# Work to do:
Rewrite the rows below, replacing "collectors" with "collected by" wherever it appears and leaving everything else unchanged.

# Information supplied:
....................
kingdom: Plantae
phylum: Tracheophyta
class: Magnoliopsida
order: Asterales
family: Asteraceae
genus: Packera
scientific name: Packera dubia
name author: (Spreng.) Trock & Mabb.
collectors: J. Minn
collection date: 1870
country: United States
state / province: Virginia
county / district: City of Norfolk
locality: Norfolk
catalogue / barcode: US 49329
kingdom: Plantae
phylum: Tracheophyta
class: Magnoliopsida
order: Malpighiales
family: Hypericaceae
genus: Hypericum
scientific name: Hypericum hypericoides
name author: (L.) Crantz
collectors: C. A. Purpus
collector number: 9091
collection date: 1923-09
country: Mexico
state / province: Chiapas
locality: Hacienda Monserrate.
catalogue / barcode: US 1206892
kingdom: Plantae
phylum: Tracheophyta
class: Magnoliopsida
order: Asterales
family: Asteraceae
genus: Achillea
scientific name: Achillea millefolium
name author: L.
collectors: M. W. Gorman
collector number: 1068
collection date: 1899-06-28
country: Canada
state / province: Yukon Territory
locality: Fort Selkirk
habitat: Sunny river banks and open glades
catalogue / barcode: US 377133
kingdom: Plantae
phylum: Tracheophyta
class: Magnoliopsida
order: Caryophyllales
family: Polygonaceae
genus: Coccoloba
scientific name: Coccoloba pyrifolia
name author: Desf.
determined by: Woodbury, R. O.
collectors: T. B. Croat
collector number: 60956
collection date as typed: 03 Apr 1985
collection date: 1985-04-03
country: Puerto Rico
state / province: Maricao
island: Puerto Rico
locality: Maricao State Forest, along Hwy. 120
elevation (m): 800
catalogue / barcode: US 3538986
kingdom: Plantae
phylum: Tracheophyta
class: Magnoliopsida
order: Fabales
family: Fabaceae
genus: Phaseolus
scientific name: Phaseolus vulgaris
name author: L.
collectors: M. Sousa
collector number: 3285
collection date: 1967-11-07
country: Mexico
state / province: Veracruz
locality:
....................
# Problem solution:
kingdom: Plantae
phylum: Tracheophyta
class: Magnoliopsida
order: Asterales
family: Asteraceae
genus: Packera
scientific name: Packera dubia
name author: (Spreng.) Trock & Mabb.
collected by: J. Minn
collection date: 1870
country: United States
state / province: Virginia
county / district: City of Norfolk
locality: Norfolk
catalogue / barcode: US 49329
kingdom: Plantae
phylum: Tracheophyta
class: Magnoliopsida
order: Malpighiales
family: Hypericaceae
genus: Hypericum
scientific name: Hypericum hypericoides
name author: (L.) Crantz
collected by: C. A. Purpus
collector number: 9091
collection date: 1923-09
country: Mexico
state / province: Chiapas
locality: Hacienda Monserrate.
catalogue / barcode: US 1206892
kingdom: Plantae
phylum: Tracheophyta
class: Magnoliopsida
order: Asterales
family: Asteraceae
genus: Achillea
scientific name: Achillea millefolium
name author: L.
collected by: M. W. Gorman
collector number: 1068
collection date: 1899-06-28
country: Canada
state / province: Yukon Territory
locality: Fort Selkirk
habitat: Sunny river banks and open glades
catalogue / barcode: US 377133
kingdom: Plantae
phylum: Tracheophyta
class: Magnoliopsida
order: Caryophyllales
family: Polygonaceae
genus: Coccoloba
scientific name: Coccoloba pyrifolia
name author: Desf.
determined by: Woodbury, R. O.
collected by: T. B. Croat
collector number: 60956
collection date as typed: 03 Apr 1985
collection date: 1985-04-03
country: Puerto Rico
state / province: Maricao
island: Puerto Rico
locality: Maricao State Forest, along Hwy. 120
elevation (m): 800
catalogue / barcode: US 3538986
kingdom: Plantae
phylum: Tracheophyta
class: Magnoliopsida
order: Fabales
family: Fabaceae
genus: Phaseolus
scientific name: Phaseolus vulgaris
name author: L.
collected by: M. Sousa
collector number: 3285
collection date: 1967-11-07
country: Mexico
state / province: Veracruz
locality:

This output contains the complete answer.